All the Cool Girls Get Fired

Laura Brown and Kristina O’Neill. Gallery, Oct.

Just in time for a painful job market to get more painful, Sotheby’s Media head O’Neill and former InStyle editor-in-chief Brown reframe firings, layoffs, and restructurings as systemic inevitabilities rather than personal failings. They urge readers not to take the loss as a personal rejection, and to focus instead on developing healthy coping mechanisms and seizing the opportunity to pivot or reinvent themselves.

The Beautifully Organized Estate Planner

Nikki Boyd. Paige Tate, July

After books addressing home and work, the latest volume in professional organizer Boyd’s Beautifully Organized series helps individuals get their personal affairs in order for the benefit of
caregiving family or heirs. The highly designed hardcover, with foil accents and an interior pocket, provides space for cataloging medical histories, account passwords, important contacts, and more, as well as checklists for end-of-life care and funeral arrangements, so that caretakers may carry out one’s wishes without having to act as detectives or forensic accountants during difficult times.

Having It All

Corinne Low. Flatiron, Sept.

“Because of a few biological realities and a lot of imbalanced cultural and institutional norms, men simply do not face the same level of complexity and potential repercussions when making major life decisions,” according to this book by Low, an economist who teaches the popular Economics of Diversity and Discrimination course at Wharton. She lays bare the cold numbers underlying the inadequacy of women’s individualized attempts to have it all and offers a framework of advice for, she writes, “getting the most happiness and satisfaction from your life and career in a world full
of constraints.”

My Mother’s Money

Beth Pinsker. Crown Currency, Nov.

Caring for an elderly parent, already an emotionally draining role, is even more overwhelming when paired with the need to manage long-term care funding, medical and financial powers of attorney, and Kafkaesque insurance policy restrictions.

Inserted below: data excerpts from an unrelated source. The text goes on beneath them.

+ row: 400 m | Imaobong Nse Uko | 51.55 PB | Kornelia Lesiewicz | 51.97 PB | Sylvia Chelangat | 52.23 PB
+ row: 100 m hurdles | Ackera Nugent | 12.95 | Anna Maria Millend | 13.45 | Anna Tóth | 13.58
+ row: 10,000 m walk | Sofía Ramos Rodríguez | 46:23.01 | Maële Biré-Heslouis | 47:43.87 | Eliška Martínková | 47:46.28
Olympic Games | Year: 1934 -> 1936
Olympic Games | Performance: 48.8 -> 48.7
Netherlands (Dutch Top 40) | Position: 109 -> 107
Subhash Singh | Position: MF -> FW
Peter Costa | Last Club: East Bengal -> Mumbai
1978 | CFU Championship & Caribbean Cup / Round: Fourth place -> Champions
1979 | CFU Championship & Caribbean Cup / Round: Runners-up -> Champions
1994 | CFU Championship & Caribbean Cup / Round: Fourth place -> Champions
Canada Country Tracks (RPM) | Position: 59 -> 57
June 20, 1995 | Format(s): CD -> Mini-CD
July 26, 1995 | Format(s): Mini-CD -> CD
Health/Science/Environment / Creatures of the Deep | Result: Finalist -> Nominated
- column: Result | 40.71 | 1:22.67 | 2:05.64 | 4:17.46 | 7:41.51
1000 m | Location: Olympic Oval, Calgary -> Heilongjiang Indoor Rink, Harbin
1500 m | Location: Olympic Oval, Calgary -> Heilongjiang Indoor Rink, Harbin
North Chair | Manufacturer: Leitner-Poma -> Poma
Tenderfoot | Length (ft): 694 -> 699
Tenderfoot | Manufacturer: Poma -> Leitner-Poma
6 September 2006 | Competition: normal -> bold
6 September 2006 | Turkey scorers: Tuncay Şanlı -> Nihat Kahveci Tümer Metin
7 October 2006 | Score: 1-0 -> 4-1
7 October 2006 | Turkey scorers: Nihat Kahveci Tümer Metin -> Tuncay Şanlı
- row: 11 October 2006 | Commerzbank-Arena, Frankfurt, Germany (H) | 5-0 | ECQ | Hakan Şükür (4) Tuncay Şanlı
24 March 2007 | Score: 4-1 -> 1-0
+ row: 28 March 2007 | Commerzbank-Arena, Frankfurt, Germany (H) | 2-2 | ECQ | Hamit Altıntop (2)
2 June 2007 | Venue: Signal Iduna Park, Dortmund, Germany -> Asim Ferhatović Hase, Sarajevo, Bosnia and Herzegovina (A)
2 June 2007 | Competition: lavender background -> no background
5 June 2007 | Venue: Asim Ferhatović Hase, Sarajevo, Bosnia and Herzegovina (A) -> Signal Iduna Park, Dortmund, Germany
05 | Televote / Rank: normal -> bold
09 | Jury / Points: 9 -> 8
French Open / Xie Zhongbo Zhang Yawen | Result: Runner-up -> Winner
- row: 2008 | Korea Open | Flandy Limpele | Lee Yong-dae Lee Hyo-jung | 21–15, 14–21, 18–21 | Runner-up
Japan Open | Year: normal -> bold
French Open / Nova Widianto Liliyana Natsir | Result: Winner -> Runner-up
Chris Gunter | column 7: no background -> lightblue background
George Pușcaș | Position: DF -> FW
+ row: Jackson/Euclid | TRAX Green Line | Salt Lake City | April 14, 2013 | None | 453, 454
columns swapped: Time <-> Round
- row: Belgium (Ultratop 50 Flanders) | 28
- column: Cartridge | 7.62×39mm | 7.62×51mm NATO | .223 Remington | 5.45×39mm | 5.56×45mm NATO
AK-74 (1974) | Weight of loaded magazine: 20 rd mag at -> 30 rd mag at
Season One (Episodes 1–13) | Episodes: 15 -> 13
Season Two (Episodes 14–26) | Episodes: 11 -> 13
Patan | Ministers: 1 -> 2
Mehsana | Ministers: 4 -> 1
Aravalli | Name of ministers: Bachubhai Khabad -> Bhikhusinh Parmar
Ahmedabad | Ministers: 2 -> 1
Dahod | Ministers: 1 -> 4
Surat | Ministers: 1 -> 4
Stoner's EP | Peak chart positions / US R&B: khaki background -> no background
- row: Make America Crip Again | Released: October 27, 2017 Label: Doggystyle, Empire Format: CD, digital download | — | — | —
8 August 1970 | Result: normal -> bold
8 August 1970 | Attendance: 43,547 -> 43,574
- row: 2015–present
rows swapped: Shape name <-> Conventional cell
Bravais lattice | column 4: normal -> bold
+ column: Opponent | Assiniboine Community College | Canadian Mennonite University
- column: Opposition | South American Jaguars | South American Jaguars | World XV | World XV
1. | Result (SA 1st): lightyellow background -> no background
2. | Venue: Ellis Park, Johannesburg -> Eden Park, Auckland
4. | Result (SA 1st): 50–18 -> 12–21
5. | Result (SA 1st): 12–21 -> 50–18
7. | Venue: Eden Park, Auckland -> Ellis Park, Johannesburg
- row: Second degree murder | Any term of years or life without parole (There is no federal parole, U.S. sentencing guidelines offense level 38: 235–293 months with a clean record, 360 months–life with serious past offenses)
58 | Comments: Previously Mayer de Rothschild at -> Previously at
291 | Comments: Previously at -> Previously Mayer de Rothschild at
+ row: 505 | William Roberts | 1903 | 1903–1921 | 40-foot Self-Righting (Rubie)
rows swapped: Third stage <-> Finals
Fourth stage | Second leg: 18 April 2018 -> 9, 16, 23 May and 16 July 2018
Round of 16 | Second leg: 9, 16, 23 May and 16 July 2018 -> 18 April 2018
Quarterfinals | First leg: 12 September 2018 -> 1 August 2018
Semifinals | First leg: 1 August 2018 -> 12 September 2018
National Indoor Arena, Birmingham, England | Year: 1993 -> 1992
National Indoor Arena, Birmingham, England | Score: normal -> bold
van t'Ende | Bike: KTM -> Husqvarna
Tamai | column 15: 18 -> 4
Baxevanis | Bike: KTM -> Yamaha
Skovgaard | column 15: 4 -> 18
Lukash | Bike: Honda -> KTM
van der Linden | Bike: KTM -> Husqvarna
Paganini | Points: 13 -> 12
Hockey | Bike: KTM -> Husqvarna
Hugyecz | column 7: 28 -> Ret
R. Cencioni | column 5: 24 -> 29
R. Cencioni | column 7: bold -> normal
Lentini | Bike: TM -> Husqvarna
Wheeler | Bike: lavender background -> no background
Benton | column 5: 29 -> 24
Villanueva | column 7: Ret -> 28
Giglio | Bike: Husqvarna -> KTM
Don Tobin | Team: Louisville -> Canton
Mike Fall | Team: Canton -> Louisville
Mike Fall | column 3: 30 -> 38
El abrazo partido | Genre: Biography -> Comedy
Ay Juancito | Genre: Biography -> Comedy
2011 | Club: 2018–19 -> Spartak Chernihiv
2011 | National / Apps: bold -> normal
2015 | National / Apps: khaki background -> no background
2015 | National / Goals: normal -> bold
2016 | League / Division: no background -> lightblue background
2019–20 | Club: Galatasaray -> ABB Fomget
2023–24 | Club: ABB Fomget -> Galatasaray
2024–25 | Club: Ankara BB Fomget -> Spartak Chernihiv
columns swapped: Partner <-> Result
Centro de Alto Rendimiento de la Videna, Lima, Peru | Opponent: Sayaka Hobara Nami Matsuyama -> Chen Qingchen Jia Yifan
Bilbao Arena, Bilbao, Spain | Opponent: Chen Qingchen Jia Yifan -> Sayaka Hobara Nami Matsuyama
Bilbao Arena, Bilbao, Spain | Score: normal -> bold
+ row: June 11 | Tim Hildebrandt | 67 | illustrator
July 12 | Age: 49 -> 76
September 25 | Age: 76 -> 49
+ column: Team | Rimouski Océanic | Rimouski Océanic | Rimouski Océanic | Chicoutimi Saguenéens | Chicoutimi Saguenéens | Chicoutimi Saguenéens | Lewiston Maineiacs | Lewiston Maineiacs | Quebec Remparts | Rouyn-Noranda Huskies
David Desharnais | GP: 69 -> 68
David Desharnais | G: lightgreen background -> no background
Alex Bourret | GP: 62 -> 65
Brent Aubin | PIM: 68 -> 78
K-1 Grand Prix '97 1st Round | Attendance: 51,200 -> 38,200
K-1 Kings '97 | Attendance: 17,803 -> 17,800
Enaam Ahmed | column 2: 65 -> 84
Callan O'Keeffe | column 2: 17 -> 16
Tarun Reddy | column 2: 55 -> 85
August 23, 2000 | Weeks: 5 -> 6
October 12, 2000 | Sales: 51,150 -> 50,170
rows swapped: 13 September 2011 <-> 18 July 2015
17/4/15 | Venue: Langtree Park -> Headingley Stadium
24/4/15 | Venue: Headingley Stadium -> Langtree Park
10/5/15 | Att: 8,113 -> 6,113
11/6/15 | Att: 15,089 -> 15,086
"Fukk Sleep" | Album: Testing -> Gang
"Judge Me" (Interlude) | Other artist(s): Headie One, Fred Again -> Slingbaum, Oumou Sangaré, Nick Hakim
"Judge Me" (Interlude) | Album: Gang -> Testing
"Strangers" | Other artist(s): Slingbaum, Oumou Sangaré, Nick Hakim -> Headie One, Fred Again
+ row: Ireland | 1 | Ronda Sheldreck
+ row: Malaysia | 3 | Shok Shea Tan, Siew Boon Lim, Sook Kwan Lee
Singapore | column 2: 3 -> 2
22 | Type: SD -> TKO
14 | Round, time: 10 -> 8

Pinsker, a certified financial planner, draws on her own experience caring for her aging mother to offer advice on navigating these and other logistical quandaries of elder care and end-of-life planning.

Retirement Bites

Kerry Hannon and Janna Herron. Basic Venture, Sept.

Yahoo Finance columnists Hannon and Herron aim their advice at the 64 million members of Gen X, speaking to a cohort for whom rising interest rates, the decline of pensions, multiple financial crises, and other impediments to a secure and comfortable retirement are top of mind. It’s not too late, the authors say, even for those barely a decade from retirement; saving and investing wisely in these last years of a career can aid a successful transition out of it.

Correction: This article has been edited to correct My Mother's Money author Beth Pinsker's name.